MONEY LAUNDERER by Kenneth Rijock
After settling in my job as a compliance officer specialising in enhanced due diligence investigations, I did my best to diffuse the already-existing adversarial relationship between compliance and new accounts staff. Most of the top producers were quietly critical of compliance, especially when they declined a major piece of new business that they were proffering, on behalf of what appeared to be a high net-worth new client. Whilst most did not engage in open trickery, there were a few who skirted the edge of "information management" in crafting their prospective clients' personal information for compliance review. However, I believe that they had no part in the serious efforts of top-flight money launderers to place dirty money with us. Well-constructed profiles, if created by experienced money launderers, generally pass muster with new accounts staff, who never dig beneath the surface, mainly because they do not want to see any warts on their new clients.
- The new client, I was advised, was truly one of the original "dot-com" millionaires, those bright individuals who rode the Internet boom of the late nineteen-nineties to fame and wealth, amassing a fortune along the way through the use of an IPO, or initial public offering of stock in his start-up company. This one, who was from Salt Lake City, owned huge tracts of real estate in the Western United States. He wanted to invest with us, according to his financial adviser, also from the State of Utah. In performing enhanced diligence upon him, I was struck by the paucity of information available on this individual, but as some wealthy people are more private than others, it only prompted me to turn my microscope on his professional advisers, for legitimate individuals who hold licenses try not to get involved with financial criminals, lest their license to practise their profession be revoked by the authorities for misconduct.
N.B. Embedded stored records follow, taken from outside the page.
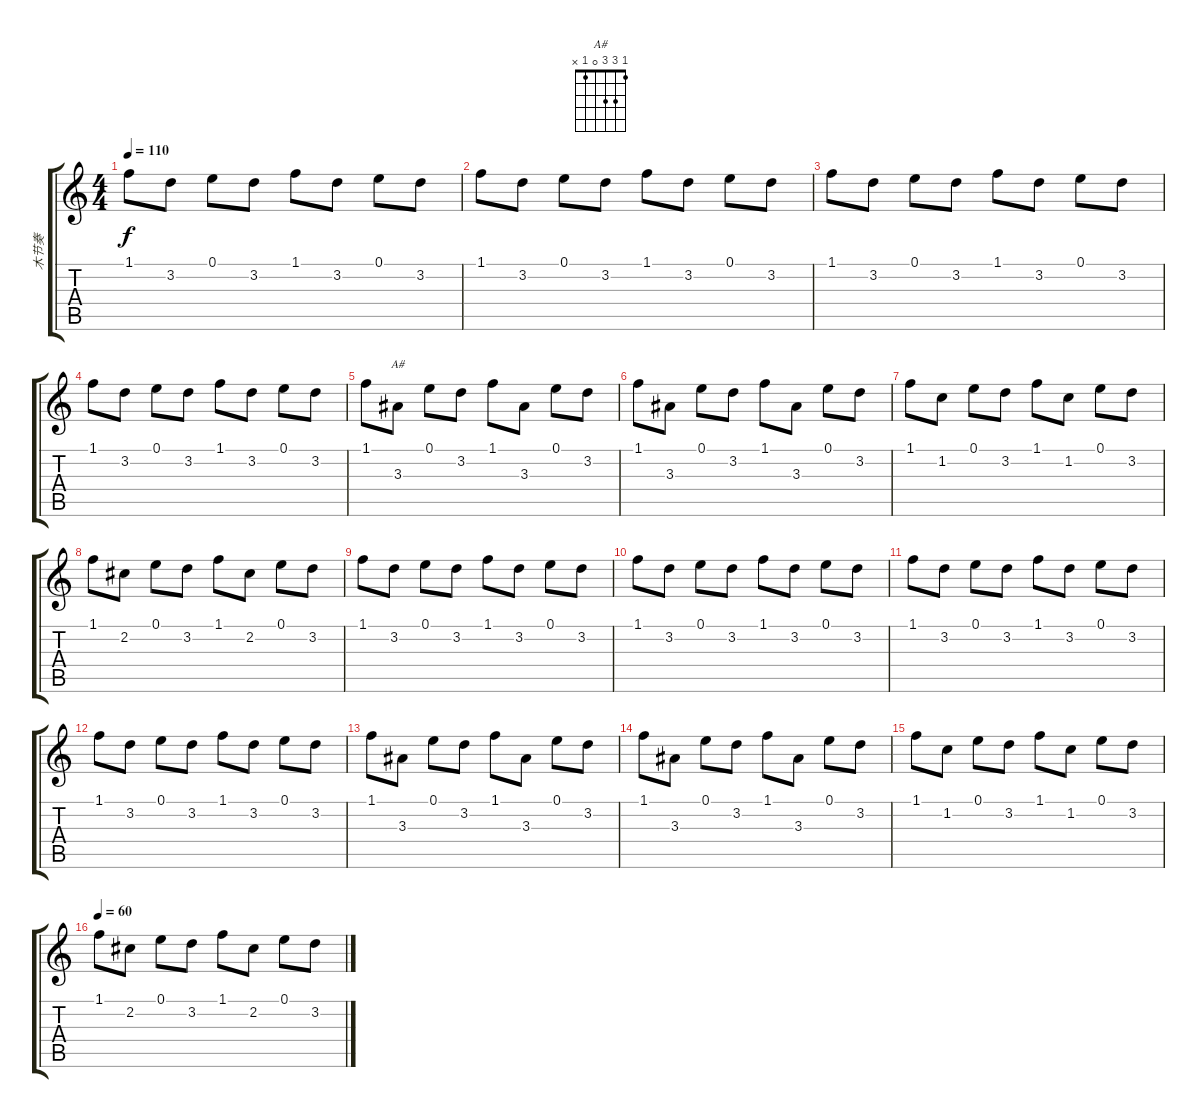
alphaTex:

\track ("木节奏" "木节奏") {instrument acousticguitarsteel}
\staff {score tabs}
\tuning (E4 B3 G3 D3 A2 E2) {hide}
\chord ("A#" 1 3 3 0 1 x)
\ts (4 4)
\tempo 110
\clef g2
\ks c
1.1.8{dy f volume 10} 3.2.8 0.1.8 3.2.8 1.1.8 3.2.8 0.1.8 3.2.8 |
1.1.8 3.2.8 0.1.8 3.2.8 1.1.8 3.2.8 0.1.8 3.2.8 |
1.1.8 3.2.8 0.1.8 3.2.8 1.1.8 3.2.8 0.1.8 3.2.8 |
1.1.8 3.2.8 0.1.8 3.2.8 1.1.8 3.2.8 0.1.8 3.2.8 |
1.1.8 3.3.8{ch "A#"} 0.1.8 3.2.8 1.1.8 3.3.8 0.1.8 3.2.8 |
1.1.8 3.3.8 0.1.8 3.2.8 1.1.8 3.3.8 0.1.8 3.2.8 |
1.1.8 1.2.8 0.1.8 3.2.8 1.1.8 1.2.8 0.1.8 3.2.8 |
1.1.8 2.2.8 0.1.8 3.2.8 1.1.8 2.2.8 0.1.8 3.2.8 |
1.1.8 3.2.8 0.1.8 3.2.8 1.1.8 3.2.8 0.1.8 3.2.8 |
1.1.8 3.2.8 0.1.8 3.2.8 1.1.8 3.2.8 0.1.8 3.2.8 |
1.1.8 3.2.8 0.1.8 3.2.8 1.1.8 3.2.8 0.1.8 3.2.8 |
1.1.8 3.2.8 0.1.8 3.2.8 1.1.8 3.2.8 0.1.8 3.2.8 |
1.1.8 3.3.8 0.1.8 3.2.8 1.1.8 3.3.8 0.1.8 3.2.8 |
1.1.8 3.3.8 0.1.8 3.2.8 1.1.8 3.3.8 0.1.8 3.2.8 |
1.1.8 1.2.8 0.1.8 3.2.8 1.1.8 1.2.8 0.1.8 3.2.8 |
\tempo 60
1.1.8 2.2.8{txt ""} 0.1.8 3.2.8 1.1.8 2.2.8 0.1.8 3.2.8
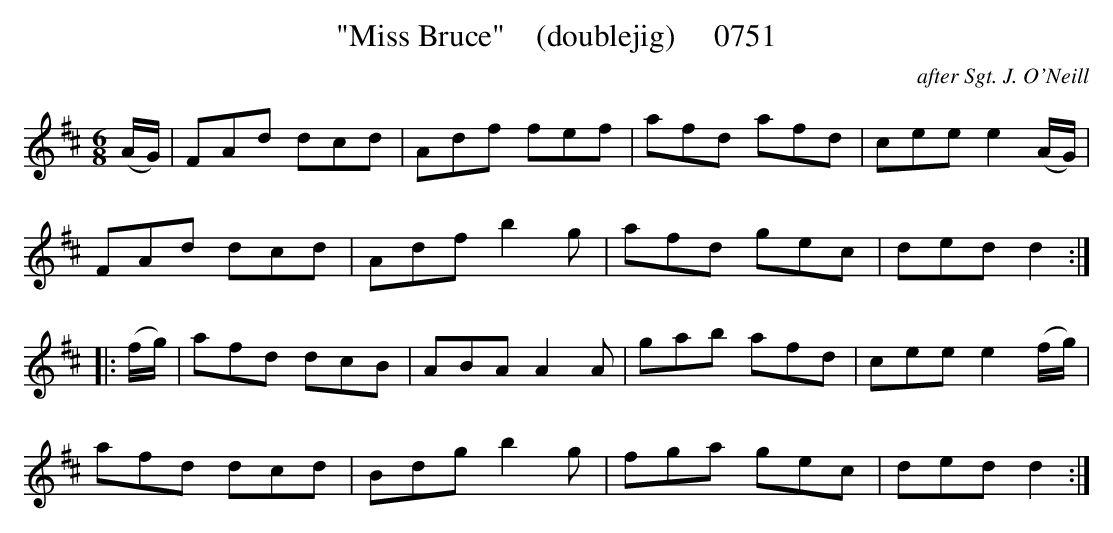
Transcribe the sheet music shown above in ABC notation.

X:1
T:"Miss Bruce"    (doublejig)     0751
C:after Sgt. J. O'Neill
BRENNAN June 2003 (HTTP://WWW.SOSYOURMOM.COM)
M:6/8
L:1/8
K:D
(A/2G/2)|FAd dcd|Adf fef|afd afd|cee e2(A/2G/2)|
FAd dcd|Adf b2g|afd gec|ded d2:|
|:(f/2g/2)|afd dcB|ABA A2A|gab afd|cee e2(f/2g/2)|
afd dcd|Bdg b2g|fga gec|ded d2:|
- Always remember that a new client's professional advisers have a lot to lose by facilitating his crimes. Wealthy clients, I learned from my time as a lawyer, like to keep their lawyers close, for impromptu meetings and consultations. Once, at a law firm where I worked, a major client forced one of the partners to fly back to Miami from London, on an emergency basis, for a meeting, because the client threatened to take his business elsewhere if that lawyer was not present. What I learned about this new client's lawyer was disturbing; his office was in faraway Las Vegas. This was inconsistent with the norm, so I commenced an enhanced due diligence investigation of the lawyer.
- You all know that a felony conviction is good cause for the loss of a license to practise law. The operative word here is conviction. What if the lawyer has not been convicted, but charged, for a financial crime that would disqualify him (and his client) from being a client? in this case, the attorney has been indicted in the State of Tennessee for money laundering, but the case had been delayed a number of times. I then found a legal article written by the lawyer, singing the praises of offshore tax havens. What would you have done?
- Of course, I rejected the client, but that's not the end of the story. Remember my money launderer's maxim: if you cannot get into a bank through the front door, try the back door, then the trap door, whatever it takes to place illicit funds in an institution you want access to. A couple of months later, the lawyer's son formed a company in Sun Valley, Idaho, that purported to bottle spring water, and attempted to place the same exact amount in his own name. This is a "back door" attempt, using a front to place funds. A trap door effort uses an existing customer who is well known to the bank, who places the money in his or her, or the company's own name.
Remember also to safeguard your compliance department's internal policies, which includes keeping operational details from even staff members at your own bank, as they may use your own procedures against you. For example, when I was a compliance officer, a corporation that was a new client had to identify all shareholders owning 10% of more of the company's stock, so that we could perform due diligence upon them. Some of the new accounts staff learned of thus, and we started seeing companies coming in with 9% shareholders. I then reduced the ceiling to only 5%, knowing that most money launderers could no rustle up 25 shareholders for each company they formed.
Your compliance policies and procedures manual should be locked up, and never sent out to anyone who requests it, save government regulators, or in response to a valid court subpoena that your outside counsel has reviewed, and given you a green light to send. Money launderers, if they learn your policies, can devise effective responses.
The facts and opinions stated in this article are those of the author and not those of World-Check. World-Check does not warrant the accuracy of any facts and opinions stated in this article, does not endorse them, and accepts no responsibility for them.